There is a difference between "compensatory" tachycardia in which the heart must make up in speed what it has lost in contractility or preload, and "decompensated" tachycardia, in which the heart gets horsewhipped into beating itself to death for nonsensical reasons. This guy has a heart rate running around 150-160, but a relatively normal blood pressure never higher than 160 systolic. His tachycardic response was clearly "decompensatory" and deleterious. By physical exam he had a visible heave and a harsh murmur that disappeared the next day. I did not think this was cocaine...for which I think Steve's comments on beta blockade are more appropriate. I didn't know what it was, but I knew it was causing a big problem. Has it been LSD, as originally billed, I don't think a short acting, titratable beta blocker would have been contraindicated.
Now, I have heard all about this "unopposed alpha" argument but I have never seen it happen in real life that I can remember. Also, being somewhat of a Philistine, I tend to believe none of what I hear and only half of what I see.
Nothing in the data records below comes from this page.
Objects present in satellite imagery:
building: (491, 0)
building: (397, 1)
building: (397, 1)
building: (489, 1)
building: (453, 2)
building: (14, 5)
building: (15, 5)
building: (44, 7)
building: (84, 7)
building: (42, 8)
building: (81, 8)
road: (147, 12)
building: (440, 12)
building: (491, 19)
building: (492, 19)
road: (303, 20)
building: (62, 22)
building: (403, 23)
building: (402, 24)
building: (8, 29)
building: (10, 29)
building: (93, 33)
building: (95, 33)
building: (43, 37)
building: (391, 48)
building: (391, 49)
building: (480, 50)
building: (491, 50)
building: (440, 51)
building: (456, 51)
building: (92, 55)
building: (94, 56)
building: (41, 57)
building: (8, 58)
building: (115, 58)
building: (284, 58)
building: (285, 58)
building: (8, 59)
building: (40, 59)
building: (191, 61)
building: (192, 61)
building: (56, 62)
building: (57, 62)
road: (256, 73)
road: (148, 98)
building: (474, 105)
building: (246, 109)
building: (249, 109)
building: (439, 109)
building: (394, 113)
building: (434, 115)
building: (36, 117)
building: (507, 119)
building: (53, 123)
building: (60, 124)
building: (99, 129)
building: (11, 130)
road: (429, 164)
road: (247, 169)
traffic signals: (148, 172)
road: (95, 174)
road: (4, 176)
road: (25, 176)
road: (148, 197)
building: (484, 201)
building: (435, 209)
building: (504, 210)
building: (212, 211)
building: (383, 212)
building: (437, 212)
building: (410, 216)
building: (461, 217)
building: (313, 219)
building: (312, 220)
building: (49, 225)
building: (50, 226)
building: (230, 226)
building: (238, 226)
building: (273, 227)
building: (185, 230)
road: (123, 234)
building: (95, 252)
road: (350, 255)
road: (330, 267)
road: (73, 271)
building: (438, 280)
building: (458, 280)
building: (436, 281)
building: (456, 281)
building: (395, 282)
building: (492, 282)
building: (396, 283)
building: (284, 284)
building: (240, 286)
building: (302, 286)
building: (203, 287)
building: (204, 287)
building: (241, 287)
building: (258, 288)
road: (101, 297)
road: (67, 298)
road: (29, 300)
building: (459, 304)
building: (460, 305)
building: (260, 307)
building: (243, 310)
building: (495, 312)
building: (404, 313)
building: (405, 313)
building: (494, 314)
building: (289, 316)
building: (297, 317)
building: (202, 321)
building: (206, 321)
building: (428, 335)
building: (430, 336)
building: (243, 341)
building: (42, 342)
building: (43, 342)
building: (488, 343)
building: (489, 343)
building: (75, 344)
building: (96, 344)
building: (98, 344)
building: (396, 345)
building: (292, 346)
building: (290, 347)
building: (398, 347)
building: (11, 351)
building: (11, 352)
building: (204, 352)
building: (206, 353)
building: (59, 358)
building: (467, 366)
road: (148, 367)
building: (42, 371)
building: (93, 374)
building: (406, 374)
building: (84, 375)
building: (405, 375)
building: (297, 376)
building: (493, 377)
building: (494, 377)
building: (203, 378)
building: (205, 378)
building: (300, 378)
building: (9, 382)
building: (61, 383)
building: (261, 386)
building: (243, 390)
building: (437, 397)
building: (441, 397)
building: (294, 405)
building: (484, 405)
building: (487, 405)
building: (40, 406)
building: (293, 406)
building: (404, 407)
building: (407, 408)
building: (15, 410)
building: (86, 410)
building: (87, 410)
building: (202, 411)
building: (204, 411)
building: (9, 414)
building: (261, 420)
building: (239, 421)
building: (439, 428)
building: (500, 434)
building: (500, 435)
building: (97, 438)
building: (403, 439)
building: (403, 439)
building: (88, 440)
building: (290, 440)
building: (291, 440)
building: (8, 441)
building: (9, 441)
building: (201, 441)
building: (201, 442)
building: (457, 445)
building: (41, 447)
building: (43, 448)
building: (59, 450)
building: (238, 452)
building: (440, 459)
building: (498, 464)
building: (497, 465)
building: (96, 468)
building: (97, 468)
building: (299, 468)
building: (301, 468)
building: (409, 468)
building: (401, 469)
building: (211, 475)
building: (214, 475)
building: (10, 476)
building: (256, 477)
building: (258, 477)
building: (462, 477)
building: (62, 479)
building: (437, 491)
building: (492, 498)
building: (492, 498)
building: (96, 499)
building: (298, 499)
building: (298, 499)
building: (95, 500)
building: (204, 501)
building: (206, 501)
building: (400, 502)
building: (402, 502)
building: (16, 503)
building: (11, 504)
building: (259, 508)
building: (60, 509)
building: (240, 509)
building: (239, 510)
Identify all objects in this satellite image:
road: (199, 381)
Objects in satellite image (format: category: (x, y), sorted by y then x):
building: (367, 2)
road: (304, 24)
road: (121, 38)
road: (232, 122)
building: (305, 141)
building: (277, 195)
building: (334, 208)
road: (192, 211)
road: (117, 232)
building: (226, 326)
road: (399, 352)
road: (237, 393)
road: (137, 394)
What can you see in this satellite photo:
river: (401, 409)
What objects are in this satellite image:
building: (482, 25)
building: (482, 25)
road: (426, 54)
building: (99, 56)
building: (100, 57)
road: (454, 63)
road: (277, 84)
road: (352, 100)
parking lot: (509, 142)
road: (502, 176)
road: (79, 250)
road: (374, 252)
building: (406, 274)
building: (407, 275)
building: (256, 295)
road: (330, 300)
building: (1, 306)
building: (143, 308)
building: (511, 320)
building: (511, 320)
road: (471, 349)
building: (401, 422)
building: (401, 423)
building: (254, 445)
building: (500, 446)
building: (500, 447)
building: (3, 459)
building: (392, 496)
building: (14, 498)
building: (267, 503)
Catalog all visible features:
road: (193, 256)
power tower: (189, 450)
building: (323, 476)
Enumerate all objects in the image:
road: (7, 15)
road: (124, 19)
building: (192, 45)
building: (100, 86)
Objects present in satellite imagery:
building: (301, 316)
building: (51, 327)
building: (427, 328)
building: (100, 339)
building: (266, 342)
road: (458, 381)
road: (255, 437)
This punk had a big time decompenastory cardiac situation and I resolved to fix it. After the esmolol his heart rate calmed down to 100-110 and the blood pressure did not change significantly. My job it to titrate hemodynamics and metabolism to the patient's best advantage and that's what I did. The whole point is bedside monitoring and titrated care. If there had ben an untoward reaction, I would have picked it up quickly and fixed it.
Decreasing stress related tachycardia by the use of super-selective, ultra-short acting beta adrenergic blocking agents MAY result in an aggregate benefit to hemodynamics in heart failure by improving cardiac function proportionally more than the small amount of negative inotropyinherent to the drug. I personally like this idea and I use it frequently. I have never seen "unopposed alpha effect", and even if it appears, the whole point of esmolol is it's short action and high titratablility. It goes away quickly if an untoward effect is seen.